P_newおよびS_newは、それぞれ、PおよびSと同一のデータゾーンに生成することができる。管理データストアにおけるRDSインスタンスの状態は、「IN_MODIFICATION」等の値に更新することができる。インスタンス識別子は、ワークフローによりスケーリングのためにデータベースが停止されるとき、1次レプリカおよび/または2次レプリカの回復がトリガされないよう、イベントプロセッサから登録を取り消すことができる。2次インスタンスの状態は、「IN_MODIFICATION」等の値に更新することができる。2次レプリカ上において、ホストマネージャは、例えば、データベースを停止し、(例えば、BLRM切断コマンドを発行することにより)1次インスタンスから切断し、すべてのファイルシステムをアンマウントし、すべてのボリュームグループを不活性化すること等により、既存のブロックストレージ機構の使用を停止するようリクエストすることができる。ブロックストレージボリュームは、Sからデタッチされ、S_newにアタッチされる。次いで、ホストマネージャはS_new上にインストールされ、ボリュームグループを活性化するよう要求することができる。次いで、1次レプリカが、例えば、データベースをシャットダウンし、ボリュームをアンマウントすること等により、停止することができ、すべてのブロックストレージボリュームをデタッチすることができる。S_newへのフェイルオーバは、データベースエンドポイントをS_newにポイントすることにより開始することができる。これにより、S_newが新規1次レプリカとなる。S_new上のホストマネージャがファイルシステムをマウントするよう要求される可能性があり、クレデンシャル(例えば、RPM公開鍵)は新規インスタンス上のホストマネージャに送られる可能性がある。次いで、S_new上のホストマネージャがデータベースを開始するよう要求される可能性があり、データベースはAVAILABLEと標識される可能性がある。この段階で、2次が生成途中であるにも関わらず、データベースの使用準備が整ったことになる。次のステップとして、P_newインスタンスを開始することができ、以前PにアタッチされていたブロックストレージボリュームをP_newにアタッチすることができる。ホストマネージャをP_new上にインストールすることができ、BLRM設定ファイルがインストールされる。この実施形態においては、いかなるファイルシステムも、この時点ではP_newにマウントされていない。次いで、S_newをP_newに接続し接続状態を確認するコマンドを、S_new上のホストマネージャに対して発行することができる。次いで、スケーリングされたレプリカを、顧客によるアクセスのために提供することができる。

## 作業項目 1
エントリのうち「What is the smallest slice in the pie chart?」を含む行から最後の行までを書き出し、「value」を「size」に置き換えてください。ほかは何も変えず、画像は入れないでください。

## 提供データ
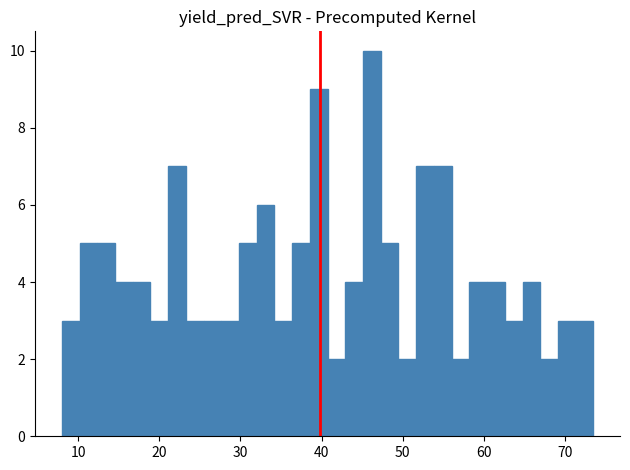

Read against the x-axis, roughly where is the centre of the tallest bar?

46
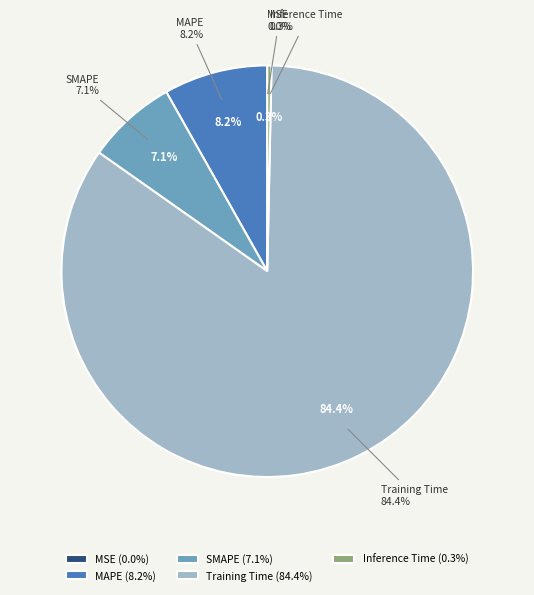

What is the smallest slice in the pie chart?

MSE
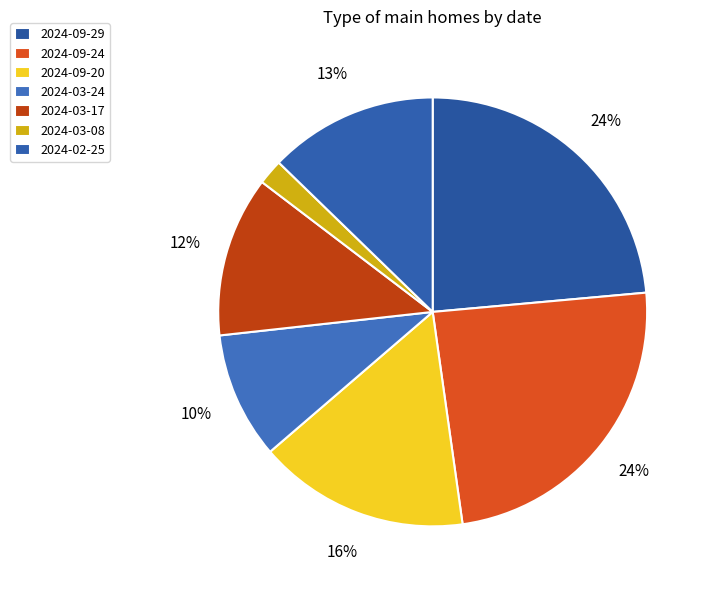

What percentage do 2024-09-29 and 2024-09-24 together represent?

47.8%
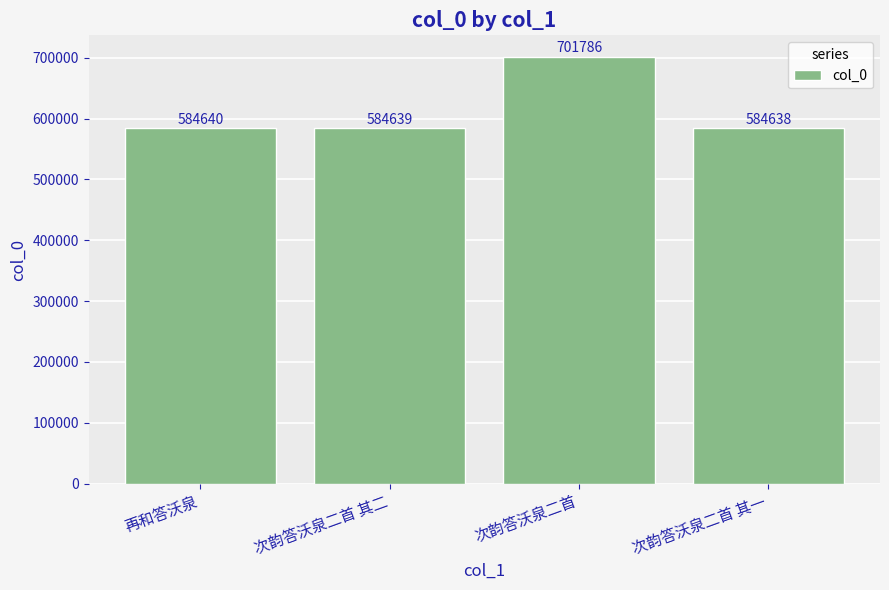

List the labels in order of value, largest first.

次韵答沃泉二首, 再和答沃泉, 次韵答沃泉二首 其二, 次韵答沃泉二首 其一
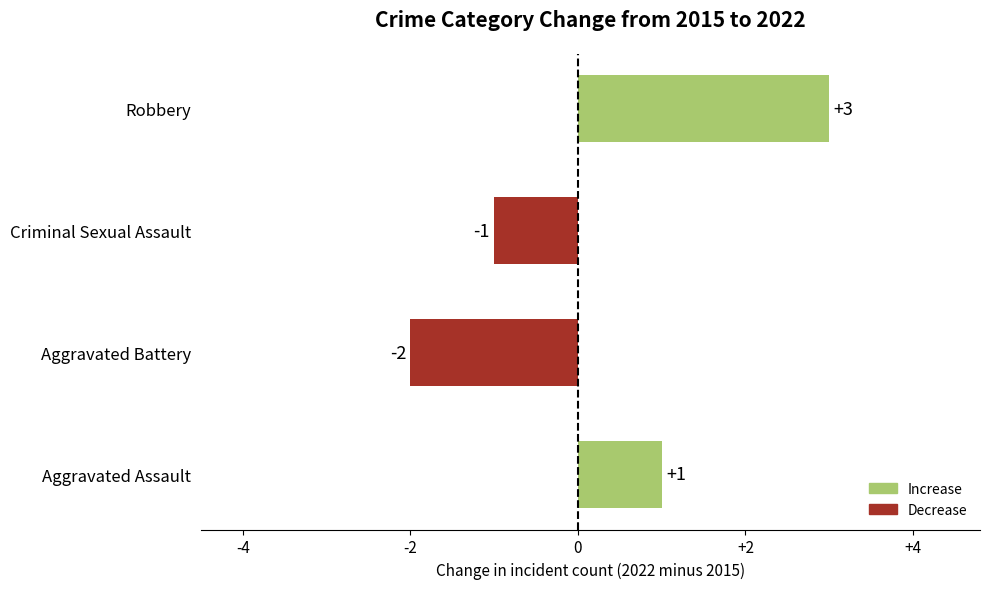

Rank the categories by value from highest to lowest.

Robbery, Aggravated Assault, Criminal Sexual Assault, Aggravated Battery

## 作業項目 2
元の文書によると、S_newへのフェイルオーバは何をすることで始められますか。

## 回答欄 1
What is the smallest slice in the pie chart?

MSE

What percentage do 2024-09-29 and 2024-09-24 together represent?

47.8%

List the labels in order of size, largest first.

次韵答沃泉二首, 再和答沃泉, 次韵答沃泉二首 其二, 次韵答沃泉二首 其一

Rank the categories by size from highest to lowest.

Robbery, Aggravated Assault, Criminal Sexual Assault, Aggravated Battery

## 回答欄 2
データベースエンドポイントをS_newにポイントすることで始められます。